Glucuronidation of entacapone, nitecapone, tolcapone, and some other nitrocatechols by rat liver microsomes.

PURPOSE: Nitrocatechol COMT inhibitors are a new class of bioactive compounds, for which glucuronidation is the most important metabolic pathway. The objective was to characterize the enzyme kinetics of nitrocatechol glucuronidation to improve the understanding and predicting of the pharmacokinetic behavior of this class of compounds.

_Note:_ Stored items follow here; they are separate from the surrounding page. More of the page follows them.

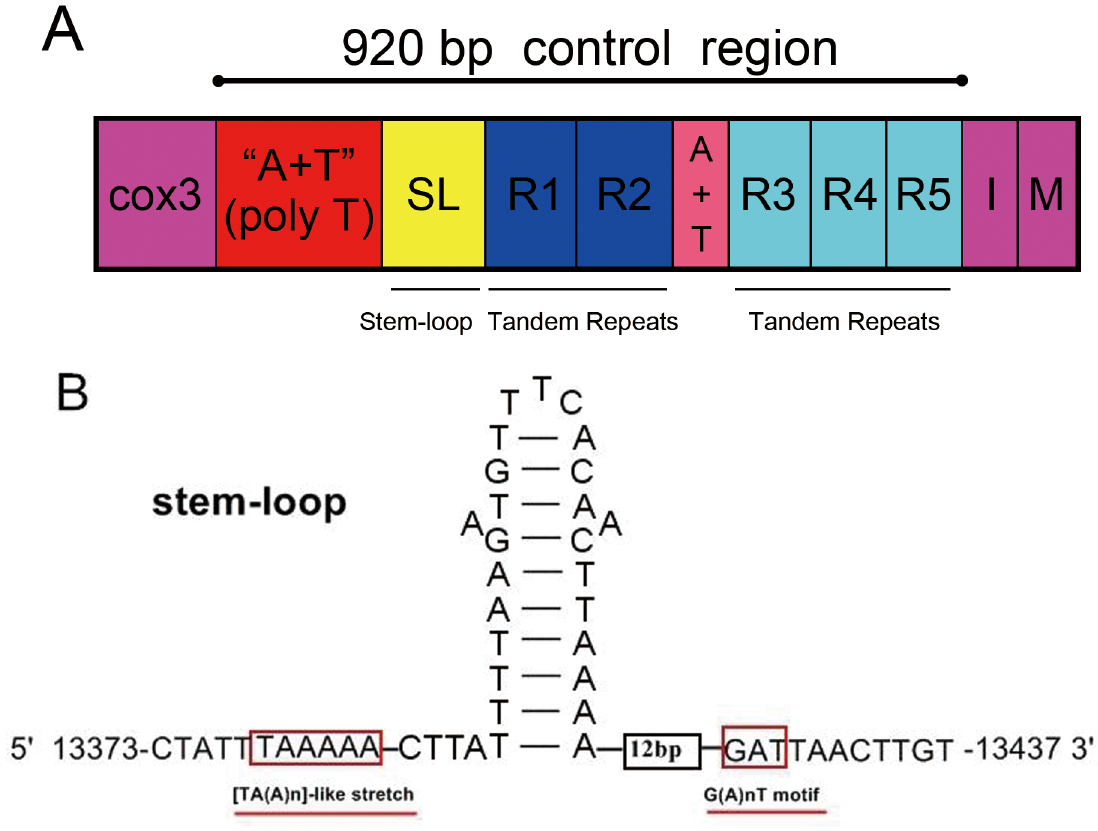
Fig 7. Predicted structural elements in the control region of A . spiniferus . (A) The control region flanking genes cox3 , trnI (I) and trnM (M) is represented by a purple shaded rectangle. The A+T regions are indicated by red and pink shaded rectangles. The yellow shaded box indicates stem-loop regions; dark blue and aqua shaded boxes represent the five tandem repeats, R1-R5. (B) Putative stem-loop structures found in the control region. The red outlined boxes indicate highly-conserved flanking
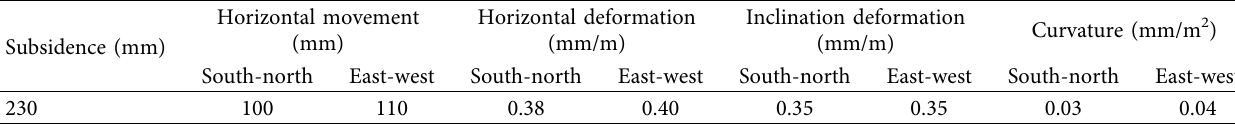
Figure 14: Contour map of surface subsidence in strip mining. Table 3: Surface movement and deformation extremum in strip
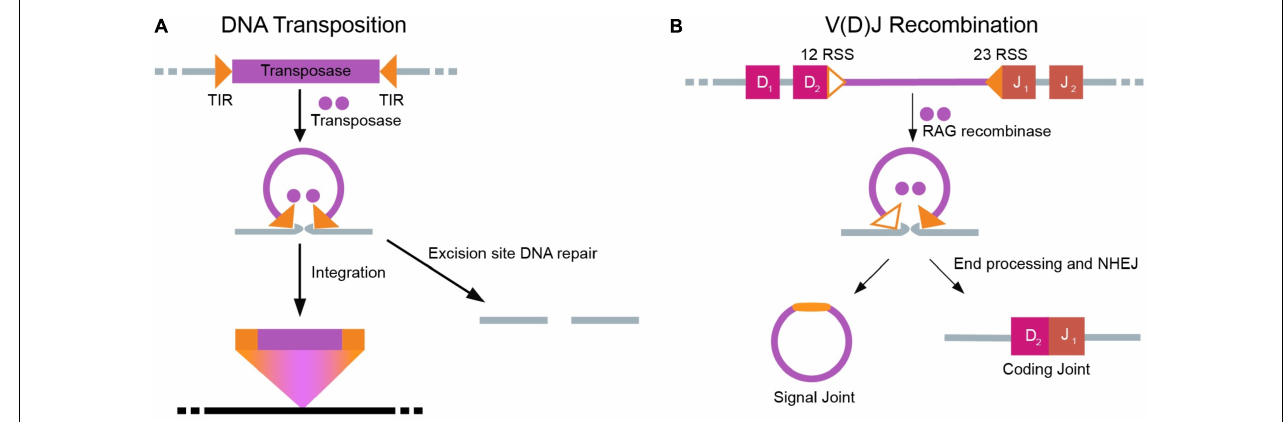
FIGURE 3 | Parallel mechanisms of DNA transposition and V(D)J recombination. (A) Self-encoded transposases excise a DNA transposon, including flanking terminal inverted repeats (TIRs). Subsequently, the transposon inserts into a new DNA sequence. The excision site must now be repaired through host DNA repair machinery. (B) In V(D)J recombination, V, D, and J segments are separated by intervening recombination signal sequences (RSSs) with similarity to transposons TIRs. RAG1/RAG2 recognize the RSS using the 12–23 rule, enabling cleavage of the intervening segment. The two ends of DNA that are separated (D and J ends as shown here) are subsequently joined through end processing and NHEJ to form the signal and coding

METHODS: The glucuronidation kinetics of seven nitrocatechols and 4-nitrophenol, the reference substrate for phenol UDP-glucuronosyltransferase activity, was measured in liver microsomes from creosote-treated rats and determined by non-linear fitting of the experimental data to the Michaelis-Menten equation. A new method that combined densitometric and radioactivity measurement of the glucuronides separated by HPTLC was developed for the quantification.
RESULTS: Apparent K(m) values for the nitrocatechols varied greatly depending on substitution pattern being comparable with 4-nitrophenol (0.11 mM) only in the case of 4-nitrocatechol (0.19 mM). Simple nitrocatechols showed two-fold Vmax values compared with 4-nitrophenol (68.6 nmol min-1 mg-1), while all disubstituted catechols exhibited much lower glucuronidation rate. Vmax/K(m) values were about 10 times higher for monosubstituted catechols compared to disubstituted ones. The kinetic parameters for COMT inhibitors were in the following order: K(m) nitecapone > > entacapone > tolcapone; Vmax nitecapone > entacapone > tolcapone; Vmax/K(m) tolcapone > nitecapone > entacapone.
CONCLUSIONS: Nitrocatechols can in principle be good substrates of UGTs. However, substituents may have a remarkable effect on the enzyme kinetic parameters. The different behaviour of nitecapone compared to the other COMT inhibitors may be due to its hydrophilic 5-substituent. The longer elimination half-life of tolcapone in vivo compared to entacapone could not be explained by glucuronidation kinetics in vitro.